Do you think Sousa could be the husband that Peggy was talking about in Captain America: Winter Soldier?
I don’t know, because she says that Captain America saved her husband. It could be that what we don’t know yet is that in the war, at one point, Steve Rogers did save Sousa, and Sousa wasn’t telling me or didn’t know it at the time. Or they embark on a fabulous love affair, but then they realize they’re really bad at domestic chores and that they can’t compromise on who washes the dishes and they decide to go their separate ways. That’s a possibility, too. I like to think that this is the start to a beautiful relationship.

Why end the season with that cliffhanger?
Fazekas: What I really love about Thompson's arc for the season is it really is a great journey for him. He, as we have said a lot, puts his ambition and his ego over other things, over sometimes doing the right thing, and he often doesn't care who gets hurt or who is upset about it.
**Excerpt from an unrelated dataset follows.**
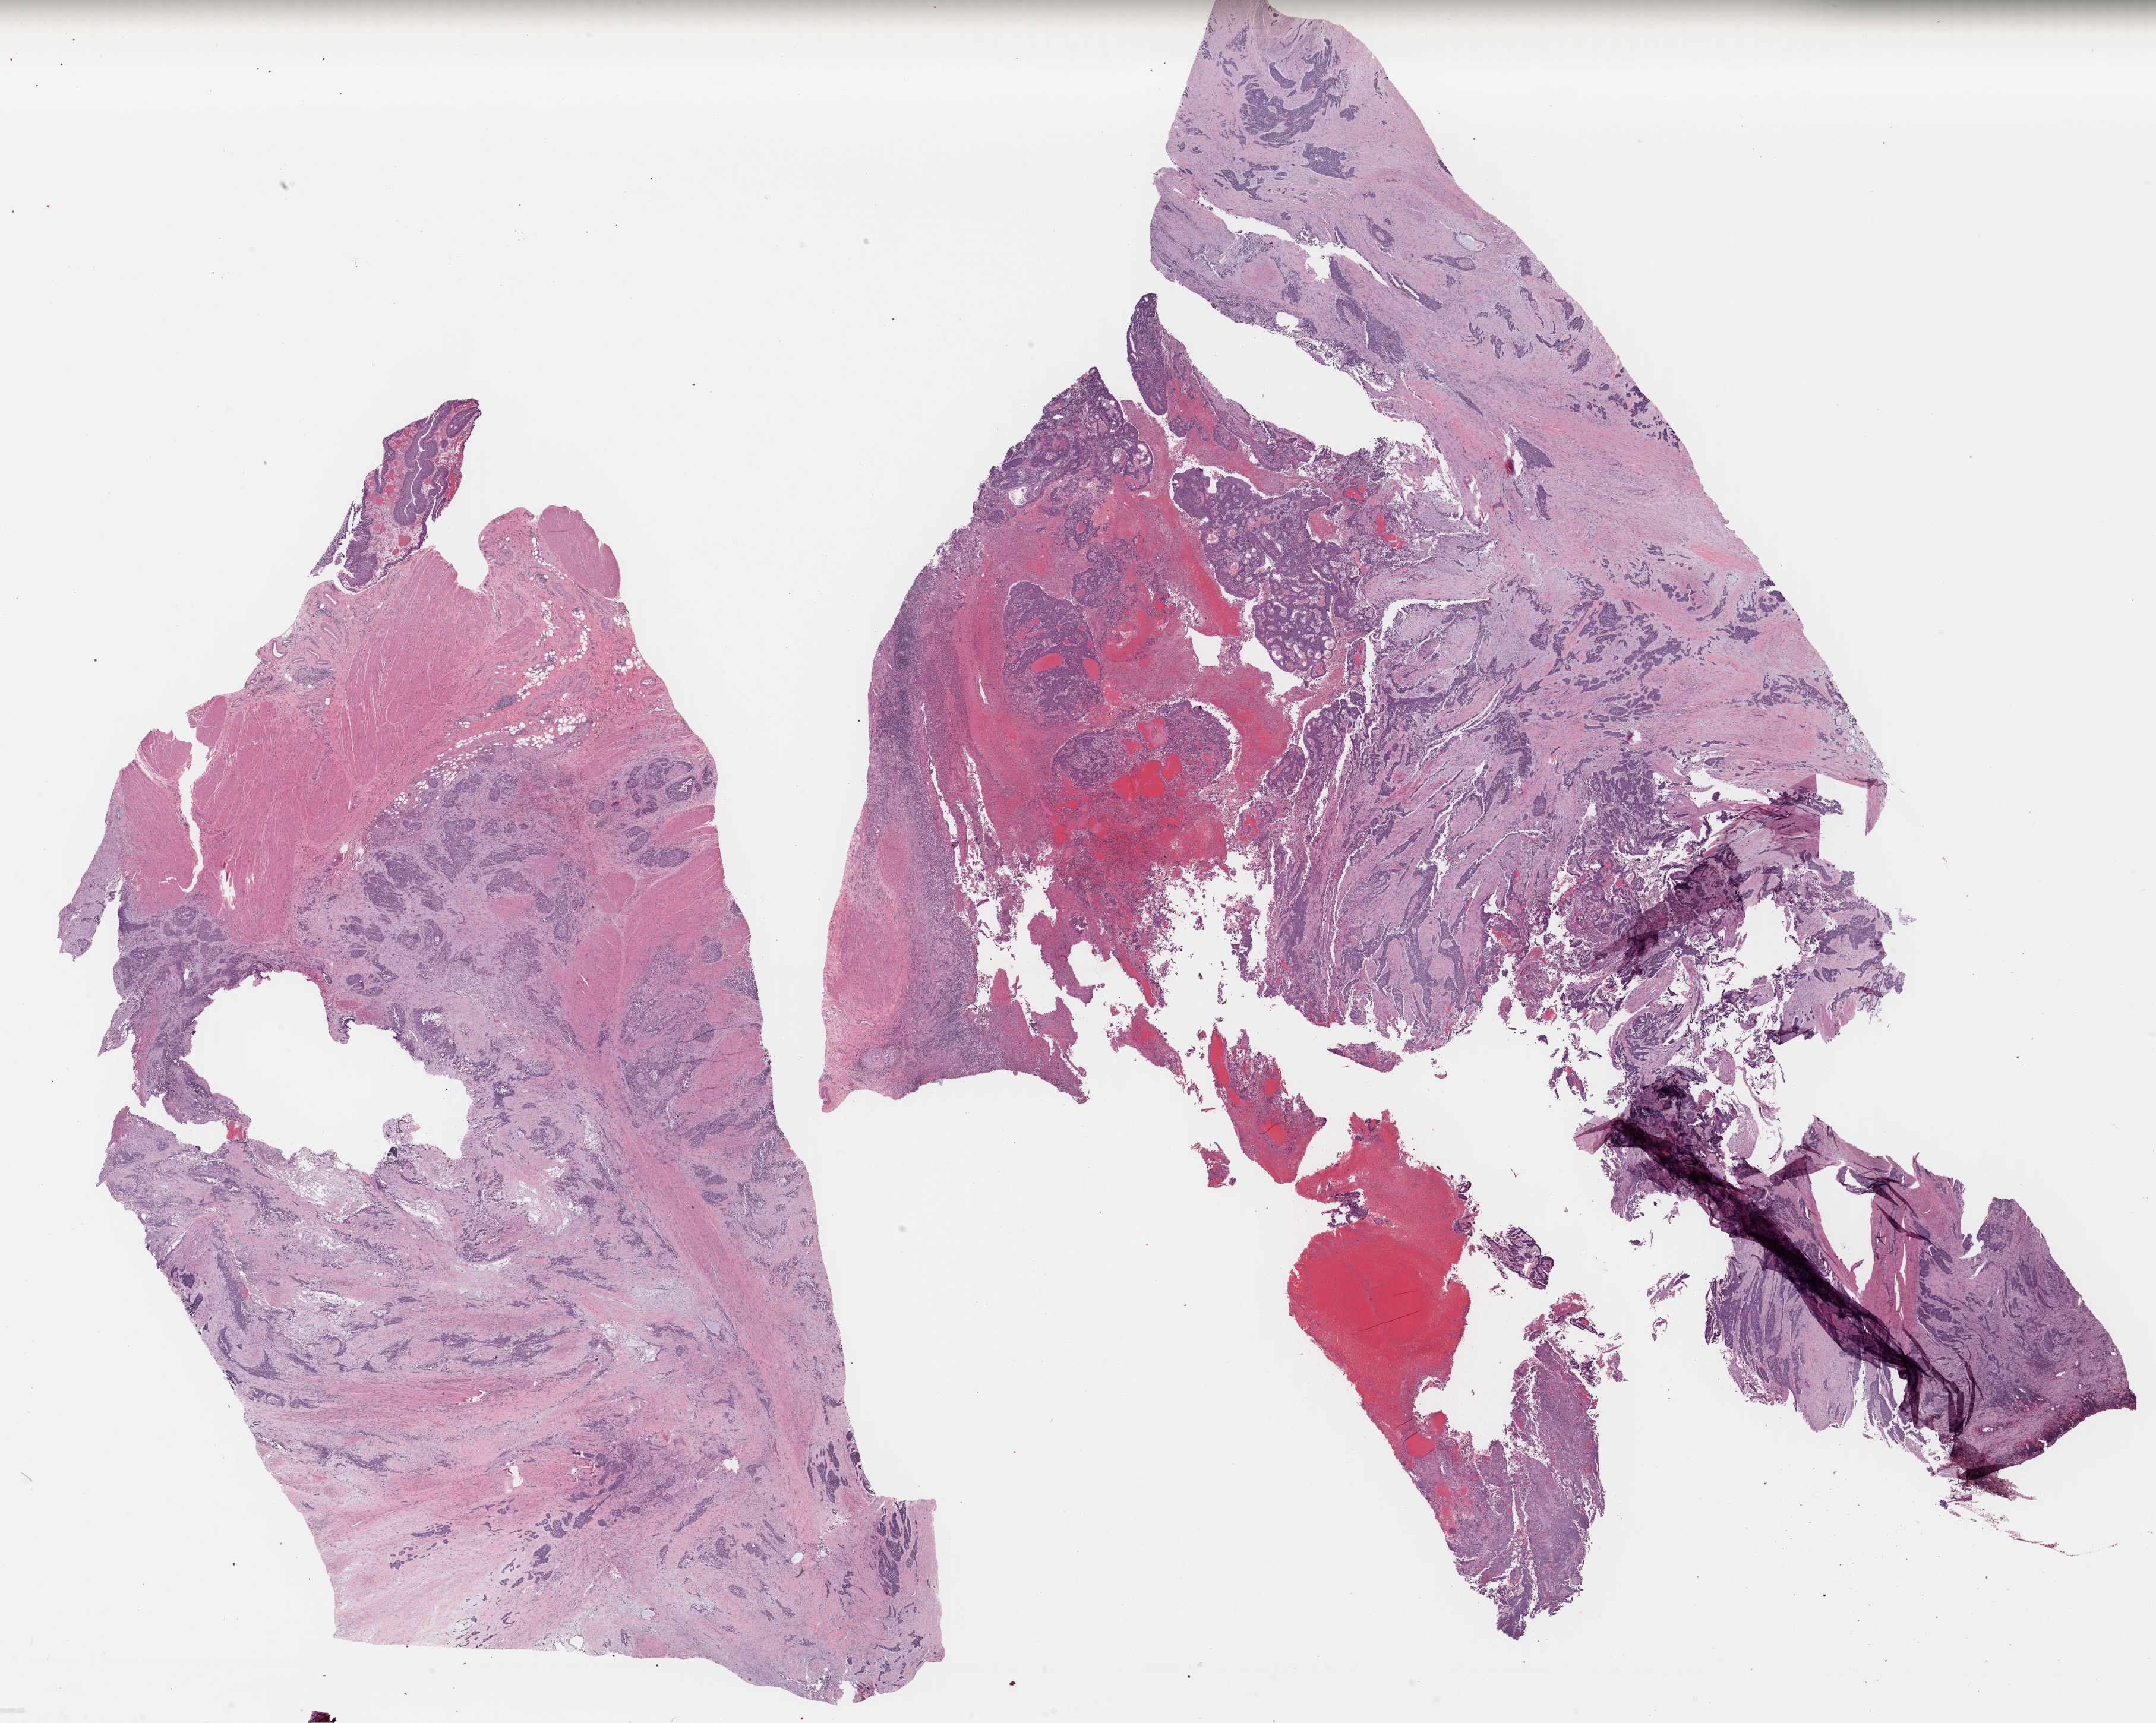
Whole-slide histology image, H&E-stained — low-resolution overview of the scanned area, about 28.5 x 22.8 mm, formalin-fixed paraffin-embedded (FFPE) diagnostic section, primary tumour sample from the bladder. Male, age 59 years at initial diagnosis. Histologic grade: high grade.
Lymph nodes positive (case pathology): 1 of 14 examined. Pathologic diagnosis: Papillary transitional cell carcinoma. AJCC pathologic stage: IV.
And as we've established with Vernon Masters [Kurtwood Smith], he's been trained to do that. This is his mentor, this is somebody who was a like a friend of his father's. He was trained to be that guy. In great part because of his relationship with Peggy and his experience at finding out what kind of person Vernon Masters really was, he actually decides to do the right thing in the end at great cost to himself. It symbolizes how much he had to sacrifice to do the right thing.

It was extra heartbreaking because Thompson finally redeemed himself and got his ego in check by then, and that scene where he actually got everyone's dinner orders was proof of that.
Fazekas: Right, we wanted to call back to the first season with that scene. His arc became organic. We didn't start off this season going, "And by the end, Thompson is going to get shot." It felt organic from the story to end there. Even in the last episode, he still tried to kill everyone because in his estimation, it was the right thing to do, even if it wasn't morally right. He made a hard choice for the greater good. So we didn't completely change his character. He did what he thought had to be done, even if it wasn't totally right.

How do you feel about the show’s chances for a third season?
FAZEKAS: Bad. People have to watch the show. While I would love to see it continue on, it’s a bummer — a bummer for all of us, cast included. Everybody loves the job, everybody loves working together. I would love to see it live on, even if it’s in some other form, digital or whatever. I doubt that there’s a Netflix play for it. We’re not really involved in those decisions anyway. At the end of the day, people have to watch the show.

Would you consider a way to wrap up the story somehow?

FAZEKAS: Sure. It’s interesting because that episode feels like — except for the fact that we plugged Thompson — a nice little conclusion, which wasn’t the intent. If they wanted us to do anything, we would do it. We absolutely love it.